**ACTIVITY:** Please reproduce every line of text in the listing below verbatim, omitting the pictures.

═════ INPUT MATERIAL

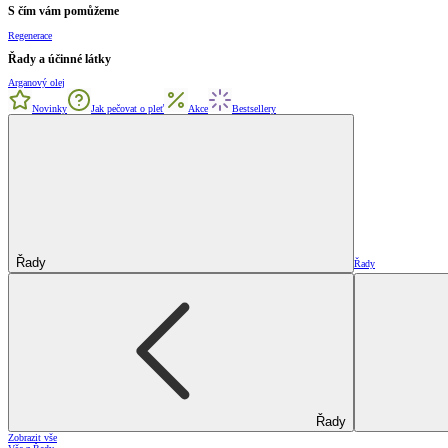
S čím vám pomůžeme
Regenerace
Řady a účinné látky
Arganový olej
Novinky
Jak pečovat o pleť
Akce
Bestsellery
Řady
Řady
Řady
Zobrazit vše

══════════

**ANSWER TO THE EXERCISE:**
S čím vám pomůžeme
Regenerace
Řady a účinné látky
Arganový olej
Novinky
Jak pečovat o pleť
Akce
Bestsellery
Řady
Řady
Řady
Zobrazit vše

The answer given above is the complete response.